# Great Moments In Opera, Overture From Wagner’s Opera “The Flying Dutchman”



## Truvianni (Apr 21, 2011)

An article on the subject of the overture from Wagner’s opera “The Flying Dutchman” which I recommend to all those whose tastes incline towards simple yet inspirational melodies. 

“The Flying Dutchman” is an opera composed by Richard Wagner which in fact was inspired by a most perilous and even illegal journey by ship which the composer once took with his first wife, “Minna Planer” from Riga (Latvia) to London (England). It being in order to escape from those whom he owed money to that Wagner decided to flee Riga; under circumstances which were made even more daring by his needing to do so without a passport. This due to having been forced to surrender his passport to the authorities, who took it on behalf of his creditors. Wagner getting in to debt in order to support a life of luxury which clearly was way above his means as to require him to have to cheat others.

It was on this journey however that Wagner would experience the full wrath of the seas as the ship he was traveling on was struck by a storm. This causing a journey which should have taken but eight days to last 3 weeks. As the ship he was traveling on was even forced to take refuge at Norwegian Fjords at Tvedestrand. All of which in and of itself would have made this in to an odyssey to remind us of the one written by Homer yet compounded to this was Mina’s miscarriage during the couple’s escape. This perhaps being a factor which made Wagner feel like the main character in the Flying Dutchman; a man who has been sentenced to travel the seas forever till he is redeemed by the love and sacrifice of a woman. 

As for “The Flying Dutchman”, it is the story of the captain of a ship, who due to his blasphemy of the devil is forced to sail the seas endlessly or at least till he meets a woman; who in her love for him is willing to sacrifice herself so that he might be set free. This being very difficult indeed for the Dutchman to meet such a woman. Specially since he is forced to sail the seas almost without rest yet he is allowed to spend one week a shore every seven years. 

As for the overture, it starts off with the powerful motif of a tremendous storm at sea. Wagner’s music allowing us to almost feel the wind and even waters of the sea on our faces as his leitmotifs (leading motifs in English) practically create the force of the ocean in the sounds this overture offers us. This producing the sensation that one is on a ship in peril of being destroyed by the fury of the ocean. This in fact, being the fist opera in which Wagner makes use of such motifs. This being something he would extend even to larger degree in his upcoming opera. The next of which being “Tristan And Isolde” yet it is in overture of “The Flying Dutchman” in which Wagner introduces motifs to represent individual characters; most noticeably the Dutchman and Senta. Senta, the romantic aspect of the overture. As she is the woman who eventually makes the ultimate sacrifice so that the Dutchman’s spirit along with hers; might be allowed on to ascend on to heaven where they can be together in death. This theme to my mind being one of the most captivating in this particular overture as it allows us to feel the suffering of the Dutchman. 

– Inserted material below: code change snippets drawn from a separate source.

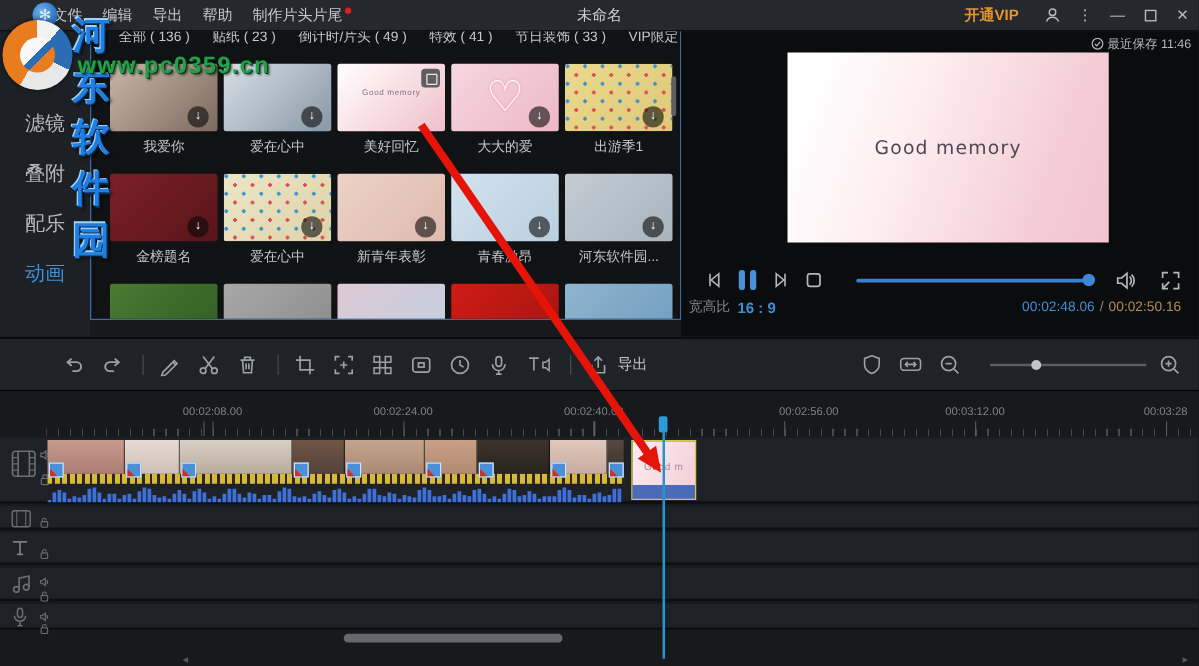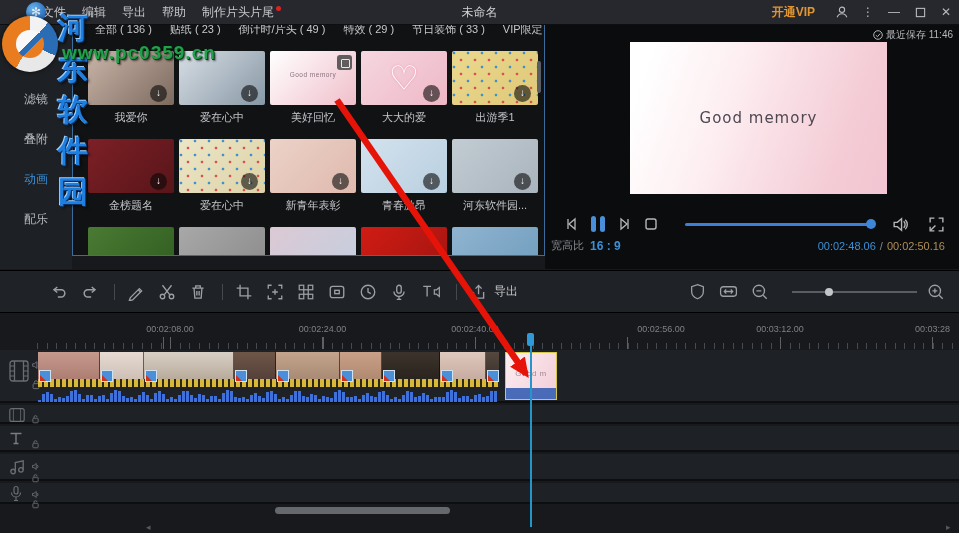--- a/index.html
+++ b/index.html
@@ -182,7 +182,7 @@
         <span class="lib-tab">全部 ( 136 )</span>
         <span class="lib-tab">贴纸 ( 23 )</span>
         <span class="lib-tab">倒计时/片头 ( 49 )</span>
-        <span class="lib-tab">特效 ( 29 )</span>
+        <span class="lib-tab">特效 ( 41 )</span>
         <span class="lib-tab">节日装饰 ( 33 )</span>
         <span class="lib-tab">VIP限定 ( 2 )</span>
       </div>

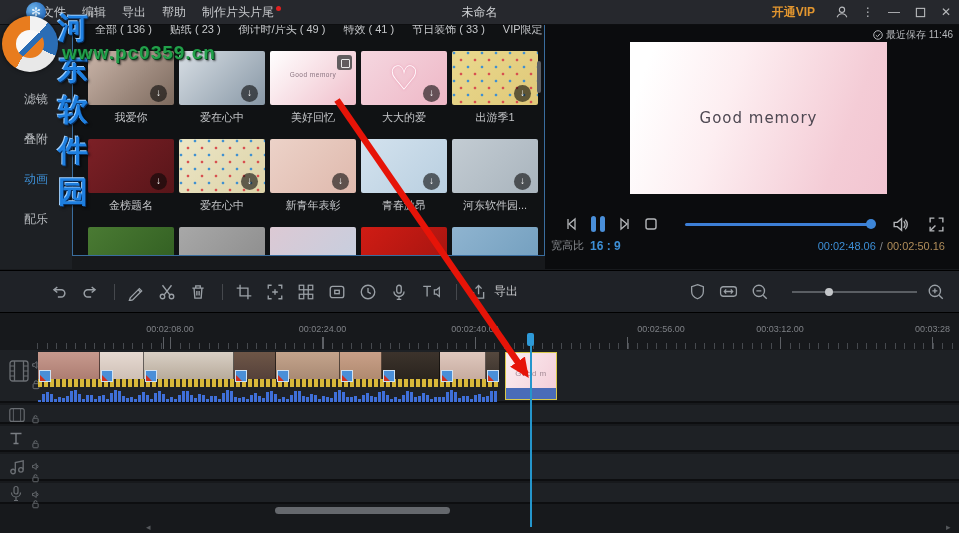--- a/index.html
+++ b/index.html
@@ -25,7 +25,7 @@
 
   
   #sidebar { position:absolute; left:0; top:25px; width:72px; height:244px; background:#1d2024; }
-  .side-item { height:37px; line-height:37px; text-align:center; color:#b4b7bb; font-size:12px; margin-top:3px; }
+  .side-item { height:37px; line-height:37px; text-align:center; color:#b4b7bb; font-size:16px; margin-top:3px; }
   .side-item:first-child { margin-top:16px; }
   .side-item.active { color:#3d8fd6; }
 

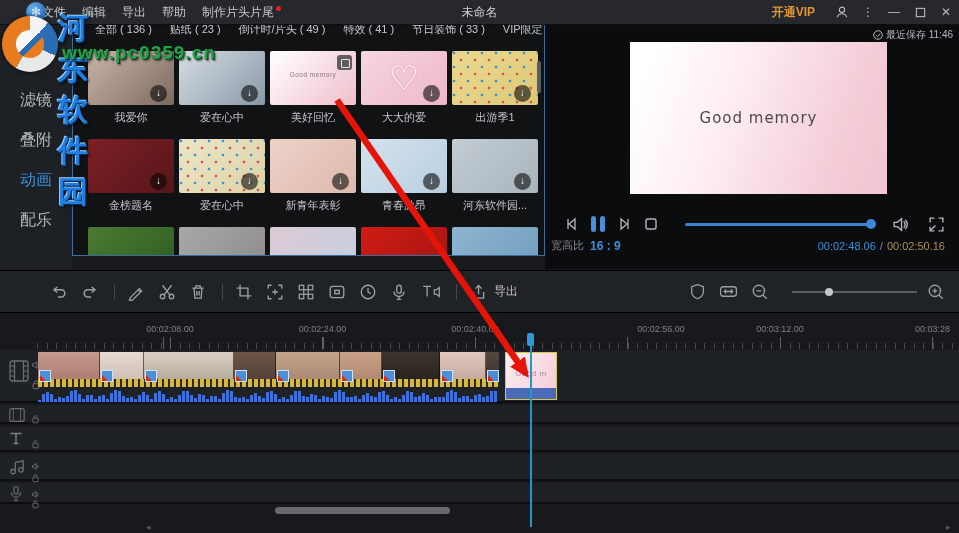--- a/index.html
+++ b/index.html
@@ -173,8 +173,8 @@
       <div class="side-item">文字</div>
       <div class="side-item">滤镜</div>
       <div class="side-item">叠附</div>
+      <div class="side-item">配乐</div>
       <div class="side-item active">动画</div>
-      <div class="side-item">配乐</div>
     </aside>
 
   <section id="library">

As a further note, I would like to compare the story of “The Flying Dutchman” to the one in the film “Breaking The Waves” by Danish director; Lars von Trier. “Breaking The Waves” being the story a woman from Scotland also sacrifices her life in order to save her husband, who goes by the name of Jan and though his nationality is not specifically mentioned in the film; one could believe that he too is a Dutchman. 

In conclusion, I would like to recommend the opera “The Flying Dutchman” to anyone who is a fan of tragic love stories. As this opera has all the elements of sacrifice as well as redemption through the act of love. It being this factor which makes this a great opera to enjoy specially on this upcoming Valentine’s day. As it demonstrates all the affections that can arise between a man and a woman who take to the forms of adoration. Regarding the tragedy in the “Flying Dutchman”, this perhaps can be a matter of interpretation because though the Dutchman and Senta both die at the end; they do ascend up to heaven where it is clear that they will be able to continue their love. It being in this way of seeing the story which makes it a romance of both sorrow and joy while at the same time giving one the possibility to decide for oneself; if the ending is a sad or a happy one.


----------